Raisonner autrement suppose donc de se placer du côté des hommes pour les inciter à changer. Si des hommes commencent progressivement à remettre en cause des normes implicites de virilité qu’ils n’ont pas choisies et qui ne leur conviennent pas, peut-être ces normes pourront-elles progressivement évoluer. L’égalité entre les femmes et les hommes n’est pas un jeu à somme nulle : il ne s’agit pas de transformer les perdantes d’aujourd’hui en gagnantes de demain. Il s’agit d’œuvrer ensemble à la construction d’une société plus harmonieuse, plus équilibrée, et surtout plus respectueuse où chacune et chacun pourra librement choisir son destin sans aucune contrainte liée à son sexe.
Quelques mesures significatives de ce changement de regard ont commencé à émerger, comme par exemple l’allongement de la durée du congé de paternité à partir de juillet 2021. Mais elles restent encore timides, trop timides.
L’égalité entre les sexes a besoin d’être aussi revendiquée par les hommes qui n’ont pas à craindre pour leur virilité parce qu’ils vont s’occuper de leurs bébés, partager équitablement les tâches domestiques avec leur conjointe et même accepter que celle-ci passe plus de temps au travail et gagne plus d’argent qu’eux.

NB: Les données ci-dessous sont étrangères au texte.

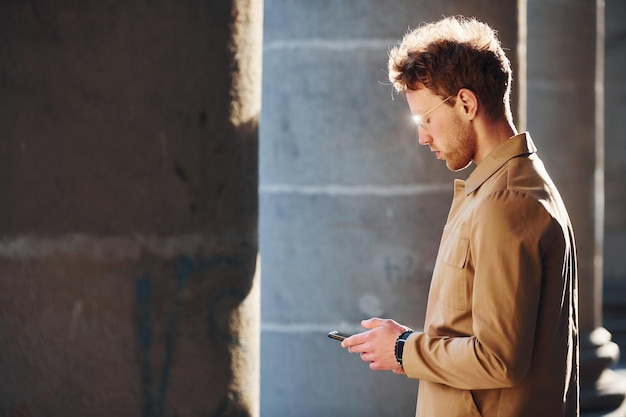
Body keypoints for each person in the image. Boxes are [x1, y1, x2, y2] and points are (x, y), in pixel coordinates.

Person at [341, 15, 579, 417]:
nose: (422, 136)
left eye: (426, 119)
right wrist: (408, 342)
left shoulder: (507, 202)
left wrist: (403, 351)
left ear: (466, 103)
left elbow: (498, 358)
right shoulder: (506, 187)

L’égalité entre les sexes ne pourra pas advenir sans l’engagement inconditionnel des hommes.
[1] Insee première, n° 1803, juin 2020.
[1] Berkowitz A.D. (2011), “How college men feel about being men and ‘doing right thing’ ”, in Laker J. and Davis T., Masculinities in Higher Education: Theoretical and Practical Implications, Routledge.
L'auteure
Professeure du Cnam, chaire Genre, mixité, égalité femmes-hommes de l’école à l’entreprise
Frédérique Pigeyre a rejoint le Laboratoire interdisciplinaire pour la sociologie économique (Lise) en septembre 2018. Elle a été professeure des universités en sciences de gestion à l’Université de Versailles St Quentin puis à Paris-Est Créteil où elle assuré la co-direction pendant 10 ans d’un master de GRH internationale en apprentissage. Elle a également dirigé le département des études doctorales (6 écoles doctorales thématiques) de la Comue Université Paris-Est.
Ses travaux portent sur la gestion des carrières des femmes, l’accès des femmes aux positions de pouvoir dans les organisations privées (entreprises) et publiques (universités), le management au féminin et sur la mise en œuvre de l’égalité professionnelle dans les entreprises.